We present a novel an eXplainable Human–Robot Interaction (XHRI) framework for humanoid robot social interaction and collaboration founded on Theory of Mind and hybrid neuro-symbolic architectures. Humans intuitively build a representation of their interaction partner’s intentions, knowledge, and reasoning. Based on evidence from literature, it can be assumed that this ability extends to robotic interaction partners.
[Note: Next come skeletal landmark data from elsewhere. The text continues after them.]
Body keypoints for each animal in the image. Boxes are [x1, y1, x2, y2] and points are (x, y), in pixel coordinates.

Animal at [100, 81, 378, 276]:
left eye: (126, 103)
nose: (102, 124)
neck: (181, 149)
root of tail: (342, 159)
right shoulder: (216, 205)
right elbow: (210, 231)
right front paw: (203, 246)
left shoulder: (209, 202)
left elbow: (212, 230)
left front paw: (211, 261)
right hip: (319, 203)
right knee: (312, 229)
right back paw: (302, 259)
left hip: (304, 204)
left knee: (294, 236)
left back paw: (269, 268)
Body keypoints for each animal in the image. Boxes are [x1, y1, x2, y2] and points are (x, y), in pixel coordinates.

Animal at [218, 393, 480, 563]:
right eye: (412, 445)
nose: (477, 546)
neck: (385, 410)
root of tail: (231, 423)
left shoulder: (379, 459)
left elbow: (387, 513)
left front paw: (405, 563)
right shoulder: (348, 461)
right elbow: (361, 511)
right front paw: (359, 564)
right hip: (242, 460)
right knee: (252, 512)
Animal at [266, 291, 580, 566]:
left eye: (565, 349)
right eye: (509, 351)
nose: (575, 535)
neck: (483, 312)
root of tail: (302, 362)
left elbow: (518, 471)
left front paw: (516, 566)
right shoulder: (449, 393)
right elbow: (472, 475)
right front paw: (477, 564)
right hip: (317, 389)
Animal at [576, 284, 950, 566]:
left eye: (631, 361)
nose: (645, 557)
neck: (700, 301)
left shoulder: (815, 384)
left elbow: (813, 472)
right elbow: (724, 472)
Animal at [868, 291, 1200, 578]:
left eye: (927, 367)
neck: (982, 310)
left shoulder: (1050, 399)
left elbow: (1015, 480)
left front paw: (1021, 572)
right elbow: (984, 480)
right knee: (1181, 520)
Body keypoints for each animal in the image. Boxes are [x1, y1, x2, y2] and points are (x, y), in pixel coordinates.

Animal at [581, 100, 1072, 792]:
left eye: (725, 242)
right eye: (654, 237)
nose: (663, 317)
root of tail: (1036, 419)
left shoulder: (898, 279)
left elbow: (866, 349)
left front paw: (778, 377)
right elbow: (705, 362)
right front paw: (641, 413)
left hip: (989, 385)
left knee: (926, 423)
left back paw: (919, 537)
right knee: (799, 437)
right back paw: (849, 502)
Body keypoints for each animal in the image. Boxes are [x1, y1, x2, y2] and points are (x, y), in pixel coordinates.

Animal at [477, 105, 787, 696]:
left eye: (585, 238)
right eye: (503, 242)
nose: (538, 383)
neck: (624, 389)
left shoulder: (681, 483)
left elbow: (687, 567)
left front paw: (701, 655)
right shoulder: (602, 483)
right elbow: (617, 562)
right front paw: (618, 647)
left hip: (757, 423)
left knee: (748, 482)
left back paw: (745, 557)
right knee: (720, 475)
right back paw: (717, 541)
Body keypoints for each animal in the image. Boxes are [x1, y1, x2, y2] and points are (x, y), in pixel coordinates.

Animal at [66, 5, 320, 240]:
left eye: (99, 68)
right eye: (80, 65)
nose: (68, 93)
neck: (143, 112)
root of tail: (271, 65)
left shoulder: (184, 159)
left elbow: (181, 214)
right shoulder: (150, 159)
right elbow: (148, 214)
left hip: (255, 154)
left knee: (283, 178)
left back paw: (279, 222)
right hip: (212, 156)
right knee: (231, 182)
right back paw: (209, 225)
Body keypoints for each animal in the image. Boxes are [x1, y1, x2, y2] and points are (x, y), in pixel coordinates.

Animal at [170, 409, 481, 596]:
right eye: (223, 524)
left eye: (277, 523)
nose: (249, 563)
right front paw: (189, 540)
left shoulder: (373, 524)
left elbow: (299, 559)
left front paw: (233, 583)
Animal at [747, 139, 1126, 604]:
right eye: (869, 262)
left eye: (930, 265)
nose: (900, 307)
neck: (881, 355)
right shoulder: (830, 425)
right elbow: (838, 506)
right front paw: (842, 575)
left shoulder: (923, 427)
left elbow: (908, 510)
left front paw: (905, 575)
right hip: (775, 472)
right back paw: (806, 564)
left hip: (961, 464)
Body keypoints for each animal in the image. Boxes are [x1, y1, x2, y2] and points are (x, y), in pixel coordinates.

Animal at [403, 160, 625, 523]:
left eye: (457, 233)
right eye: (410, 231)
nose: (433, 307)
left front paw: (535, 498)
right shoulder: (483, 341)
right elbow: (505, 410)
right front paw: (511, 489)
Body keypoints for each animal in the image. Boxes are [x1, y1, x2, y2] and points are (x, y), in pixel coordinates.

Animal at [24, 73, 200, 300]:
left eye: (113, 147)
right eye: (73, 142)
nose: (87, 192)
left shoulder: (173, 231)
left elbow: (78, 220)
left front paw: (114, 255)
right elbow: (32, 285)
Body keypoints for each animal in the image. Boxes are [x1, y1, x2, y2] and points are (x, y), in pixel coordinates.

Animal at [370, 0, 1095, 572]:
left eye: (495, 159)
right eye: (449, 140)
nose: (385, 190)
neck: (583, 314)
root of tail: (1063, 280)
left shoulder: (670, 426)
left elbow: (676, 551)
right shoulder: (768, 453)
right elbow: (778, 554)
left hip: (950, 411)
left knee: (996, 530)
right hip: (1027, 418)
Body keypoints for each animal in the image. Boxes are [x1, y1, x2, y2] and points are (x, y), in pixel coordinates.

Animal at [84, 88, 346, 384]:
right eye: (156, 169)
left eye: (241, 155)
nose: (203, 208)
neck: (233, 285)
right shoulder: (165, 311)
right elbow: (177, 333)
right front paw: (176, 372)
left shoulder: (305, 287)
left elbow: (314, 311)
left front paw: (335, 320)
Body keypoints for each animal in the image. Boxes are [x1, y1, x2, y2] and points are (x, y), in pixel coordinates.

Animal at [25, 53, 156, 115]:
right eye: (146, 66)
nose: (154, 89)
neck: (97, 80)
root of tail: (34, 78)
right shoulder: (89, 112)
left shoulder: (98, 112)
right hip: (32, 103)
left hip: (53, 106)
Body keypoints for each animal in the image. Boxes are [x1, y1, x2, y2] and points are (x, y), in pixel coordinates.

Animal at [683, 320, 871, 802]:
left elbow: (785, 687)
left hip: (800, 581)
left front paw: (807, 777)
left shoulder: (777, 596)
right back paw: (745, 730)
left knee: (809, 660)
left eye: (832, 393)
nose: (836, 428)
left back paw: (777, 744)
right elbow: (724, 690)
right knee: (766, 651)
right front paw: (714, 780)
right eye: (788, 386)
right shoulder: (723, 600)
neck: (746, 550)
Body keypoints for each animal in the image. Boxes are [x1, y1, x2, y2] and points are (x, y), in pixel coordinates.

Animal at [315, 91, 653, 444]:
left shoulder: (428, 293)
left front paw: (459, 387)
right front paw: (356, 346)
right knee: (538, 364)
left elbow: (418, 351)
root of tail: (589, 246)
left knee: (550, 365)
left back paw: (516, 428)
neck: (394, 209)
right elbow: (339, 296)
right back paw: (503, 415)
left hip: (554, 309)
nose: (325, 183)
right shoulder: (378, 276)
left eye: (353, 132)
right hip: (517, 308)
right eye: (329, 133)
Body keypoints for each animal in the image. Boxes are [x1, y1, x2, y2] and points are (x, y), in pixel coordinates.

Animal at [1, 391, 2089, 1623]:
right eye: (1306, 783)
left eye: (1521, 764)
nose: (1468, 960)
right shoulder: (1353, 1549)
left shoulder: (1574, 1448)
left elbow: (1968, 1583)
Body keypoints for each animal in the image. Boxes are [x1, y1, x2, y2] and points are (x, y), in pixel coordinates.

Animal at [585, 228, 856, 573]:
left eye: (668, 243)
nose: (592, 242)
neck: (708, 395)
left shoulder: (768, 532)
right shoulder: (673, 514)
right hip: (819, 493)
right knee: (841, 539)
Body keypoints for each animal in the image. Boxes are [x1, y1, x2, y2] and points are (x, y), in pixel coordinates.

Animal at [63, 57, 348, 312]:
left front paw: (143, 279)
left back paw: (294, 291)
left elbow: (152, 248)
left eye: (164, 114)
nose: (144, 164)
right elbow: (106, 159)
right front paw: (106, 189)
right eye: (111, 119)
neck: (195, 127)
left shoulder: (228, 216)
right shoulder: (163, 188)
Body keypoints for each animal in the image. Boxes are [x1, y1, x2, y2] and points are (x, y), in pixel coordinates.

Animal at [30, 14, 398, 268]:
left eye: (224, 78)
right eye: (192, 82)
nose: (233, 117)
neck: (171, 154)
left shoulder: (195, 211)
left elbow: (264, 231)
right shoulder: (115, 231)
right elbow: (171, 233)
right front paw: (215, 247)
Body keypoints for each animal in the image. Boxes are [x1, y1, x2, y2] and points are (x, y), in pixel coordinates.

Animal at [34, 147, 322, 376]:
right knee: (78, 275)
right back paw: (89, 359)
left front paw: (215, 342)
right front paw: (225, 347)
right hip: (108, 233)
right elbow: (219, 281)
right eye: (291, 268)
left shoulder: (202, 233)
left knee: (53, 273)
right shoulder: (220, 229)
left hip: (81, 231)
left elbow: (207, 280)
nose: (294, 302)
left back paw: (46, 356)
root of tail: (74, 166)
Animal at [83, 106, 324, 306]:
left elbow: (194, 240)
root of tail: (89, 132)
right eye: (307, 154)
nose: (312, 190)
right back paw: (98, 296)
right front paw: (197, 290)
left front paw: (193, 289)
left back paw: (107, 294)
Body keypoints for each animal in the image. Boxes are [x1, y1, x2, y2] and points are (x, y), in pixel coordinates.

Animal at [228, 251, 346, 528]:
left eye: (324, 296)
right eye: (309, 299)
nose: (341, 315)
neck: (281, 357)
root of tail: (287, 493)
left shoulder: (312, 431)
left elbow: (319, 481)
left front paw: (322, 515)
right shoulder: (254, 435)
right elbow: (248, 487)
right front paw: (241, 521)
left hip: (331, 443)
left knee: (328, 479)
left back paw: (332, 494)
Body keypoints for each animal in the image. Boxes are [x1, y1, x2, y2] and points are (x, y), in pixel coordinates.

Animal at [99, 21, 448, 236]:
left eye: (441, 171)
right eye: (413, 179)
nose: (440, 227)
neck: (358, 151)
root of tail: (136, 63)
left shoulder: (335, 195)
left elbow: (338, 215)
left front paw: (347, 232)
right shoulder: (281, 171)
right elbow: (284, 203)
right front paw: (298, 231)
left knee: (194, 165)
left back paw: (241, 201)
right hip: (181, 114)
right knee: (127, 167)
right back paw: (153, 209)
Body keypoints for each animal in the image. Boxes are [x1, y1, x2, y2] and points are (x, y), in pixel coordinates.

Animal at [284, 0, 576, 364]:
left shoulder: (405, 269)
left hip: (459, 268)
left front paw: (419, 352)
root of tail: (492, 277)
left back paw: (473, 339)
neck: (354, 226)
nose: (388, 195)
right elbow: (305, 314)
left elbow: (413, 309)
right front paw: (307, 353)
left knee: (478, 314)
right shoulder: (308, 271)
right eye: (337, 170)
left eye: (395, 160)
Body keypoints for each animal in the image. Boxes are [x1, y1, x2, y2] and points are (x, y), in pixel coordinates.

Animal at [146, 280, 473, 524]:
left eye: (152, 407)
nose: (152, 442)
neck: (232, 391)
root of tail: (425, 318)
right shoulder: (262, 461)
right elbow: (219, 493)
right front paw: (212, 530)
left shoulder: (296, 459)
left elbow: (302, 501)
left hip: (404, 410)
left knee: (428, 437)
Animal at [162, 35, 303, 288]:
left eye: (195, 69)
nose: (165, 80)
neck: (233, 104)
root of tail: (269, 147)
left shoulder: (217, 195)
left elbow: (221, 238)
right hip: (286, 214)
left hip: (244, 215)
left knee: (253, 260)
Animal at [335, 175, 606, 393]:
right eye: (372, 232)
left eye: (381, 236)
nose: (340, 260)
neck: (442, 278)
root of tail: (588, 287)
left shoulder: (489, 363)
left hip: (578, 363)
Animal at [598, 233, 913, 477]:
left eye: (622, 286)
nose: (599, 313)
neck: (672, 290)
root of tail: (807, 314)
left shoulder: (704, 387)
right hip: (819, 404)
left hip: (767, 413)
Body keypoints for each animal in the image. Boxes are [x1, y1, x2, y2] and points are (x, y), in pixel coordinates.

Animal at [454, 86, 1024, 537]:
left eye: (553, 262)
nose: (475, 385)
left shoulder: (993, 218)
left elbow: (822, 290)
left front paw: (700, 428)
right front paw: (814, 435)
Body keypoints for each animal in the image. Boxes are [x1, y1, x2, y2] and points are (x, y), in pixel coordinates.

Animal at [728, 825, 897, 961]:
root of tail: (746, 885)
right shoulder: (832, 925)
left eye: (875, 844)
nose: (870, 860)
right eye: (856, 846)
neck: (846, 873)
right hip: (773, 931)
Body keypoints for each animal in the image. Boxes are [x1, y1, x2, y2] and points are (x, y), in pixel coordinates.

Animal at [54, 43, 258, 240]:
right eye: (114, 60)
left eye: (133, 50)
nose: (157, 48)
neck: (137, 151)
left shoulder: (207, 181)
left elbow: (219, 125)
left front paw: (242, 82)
We re-analyze a set of HRI studies conducted on the humanoid robot NICO and show how explanatory communication on different levels (non-verbal cues, verbal and multimodal) improve the perception of a robot in multiple categories.

We argue that the medium of the interaction should be context-dependent, and explanations should use efficient and intuitive communication channels that do not interfere with the actual task at hand. Therefore, our framework suggests using non-verbal social cues such as facial expressions and gestures to signal the robot’s status and issues. If the limited expressiveness of such cues is insufficient, comprehensive verbal explanations can explain the robot’s intentions, knowledge, or reasoning. Such explanations are usually sufficient to describe the high-level reasoning and control of a neuro-robotic agent. For explaining neural modules that often realize specialized sensing, actuation or reasoning tasks, it is also desirable to provide a brief verbal explanation. However, sometimes additional visualizations or other ways of communication need to be combined with a verbal message to communicate an explanation for complex neural modules efficiently. Future work in XAI should focus on expressing neural reasoning processes faithfully in natural language and intuitive multimodal representations. In HRI, it is crucial to supplement purely visual explanations with accompanying information using speech or text, to support non-expert users with easy-to-interpret multimodal explanations.

To this end, we provide two example approaches that facilitate explanation for modules in a neuro-robotic architecture. One model enables us to derive verbal explanations for a neural object detector and the second model provides a visualization for a neural grasping approach along with a suggestion on how the visualization can be explained verbally to the user. In future work, we will evaluate the presented neural XHRI framework in further user studies. We hope the proposed XHRI framework will provide a guideline for the formulation of future research and evaluation studies for the integration of XAI and HRI.